Qualunque cosa sogni d’intraprendere, cominciala. L’audacia ha del genio, del potere, della magia. (Goethe)

 

Gaetano Scirea, trent’anni di calcio senza il gentiluomo

 

Gaetano Scirea è scomparso il 3 settembre del 1989, in un incidente stradale in Polonia, a Babsk, abbandonando definitivamente la scena della sua storia ed entrando di schianto nella sua eternità. Aveva vinto tutto ciò che un calciatore poteva vincere, un grande campione scomparso troppo presto per la sua giovane età e per ciò che avrebbe ancora potuto dare.

Tante le occasioni di commemorazione che lo ricordano, un indimenticabile calciatore che ha avuto tuttavia il tempo sufficiente a lasciarci un’indelebile traccia legata non solo alle sue qualità di sportivo, ma soprattutto a quei valori di non comune ricchezza umana: il soprannome attribuitogli, “il gentiluomo”, delineava infatti quelli che erano considerati i suoi specifici tratti caratteriali e di comportamento, sempre rispettoso del prossimo come dell’avversario, umile e generoso, un fuoriclasse sul campo come nella vita.

Molti sono gli aneddoti snocciolati da parte di amici, colleghi, giornalisti sportivi, compagni di squadra e di vita, che testimoniano lo spessore e la misura dell’uomo, prima che dello sportivo.

Darwin Pastorin ha voluto ricordarci la grandezza di Gaetano Scirea con l’uscita del suo ultimo libro “Gaetano Scirea, il gentiluomo” edito da Giulio Perrone, nella collana Fuoriclasse, in cui spiega i trent’anni del calcio senza Scirea, ci racconta un’epoca, facendosi respirare un po’ del profumo di benevolenza e generosità, di rispetto reciproco, che caratterizzava i rapporti tra sportivi, anche nella rivalità.

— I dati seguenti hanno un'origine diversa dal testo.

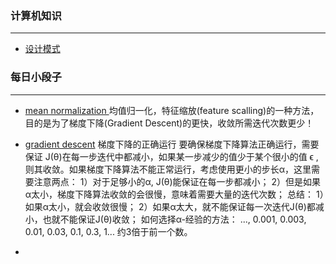 ### 计算机知识

----
- [设计模式](notes/设计模式.md)



### 每日小段子
----
- [mean normalization ](#)均值归一化，特征缩放(feature scalling)的一种方法，目的是为了梯度下降(Gradient Descent)的更快，收敛所需迭代次数更少！
- [gradient descent](#) 梯度下降的正确运行
要确保梯度下降算法正确运行，需要保证 J(θ)在每一步迭代中都减小，如果某一步减少的值少于某个很小的值 ϵ , 则其收敛。如果梯度下降算法不能正常运行，考虑使用更小的步长α，这里需要注意两点：
1）对于足够小的α,  J(θ)能保证在每一步都减小；
2）但是如果α太小，梯度下降算法收敛的会很慢，意味着需要大量的迭代次数；
总结：
1）如果α太小，就会收敛很慢；
2）如果α太大，就不能保证每一次迭代J(θ)都减小，也就不能保证J(θ)收敛；
如何选择α-经验的方法：
..., 0.001, 0.003, 0.01, 0.03, 0.1, 0.3, 1...
约3倍于前一个数。

-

Sorge spontaneo il confronto con i calciatori di oggi, rilevando il grande divario con i calciatori di ieri, penso a uno Zaccarelli, un Altafini, un Facchetti o un Graziani e un Pulici, sportivi che all’epoca i ragazzini idolatravano, con cui tappezzavano quaderni e diari, con le foto degli album di raccolta di figurine adesive, di indiscussa e distinta levatura. Incontrare e ascoltare la loro storia, le vicende di quegli anni attraverso il racconto delle pagine di Darwin Pastorin, evidenzia l’abisso con la realtà odierna, con calciatori molto più stipendiati, con compensi da capogiro, ma con valori impoveriti di quella ricchezza umana che caratterizzava in modo particolare il contesto sportivo di quegli anni, così vuoti dello spessore culturale definito non dal numero di libri letti, ma dalle aspirazioni a diventare e a formarsi come uomini migliori vestiti di integrità.

L’accento e l’importanza del business nel calcio ha senz’altro contribuito ad alimentare questo divario, come pure l’evoluzione della nostra società, che ha visto lo sbiadirsi di valori etici e morali, cedendo terreno ad altre misure, i soldi e il guadagno, lasciando l’umanità piegata al successo mediatico e al clamore virtuale del web.

Altri linguaggi, altre vesti, altre azioni, altre aspirazioni. Che non si può non interpretare come una sconfitta, perché gli idoli del calcio possono costituire – e spesso lo diventano – modelli e fonte di ispirazione per le nuove generazioni, investiti di una responsabilità troppo poco e assai di rado rimarcata.

Il libro di Darwin Pastorin è intriso di parole che nascono dal cuore, con uno stile originale che è di racconto breve, ma anche di lettera, un’epistola rivolta al grande Scirea, che Enzo Bearzot aveva battezzato l’Angelo Calciatore, in quel Mundial di Spagna del luglio ’82, e che qualcuno ha voluto nostalgicamente pensare come un angelo volato in cielo, forse ancora a giocare partite nel Regno dei Cieli.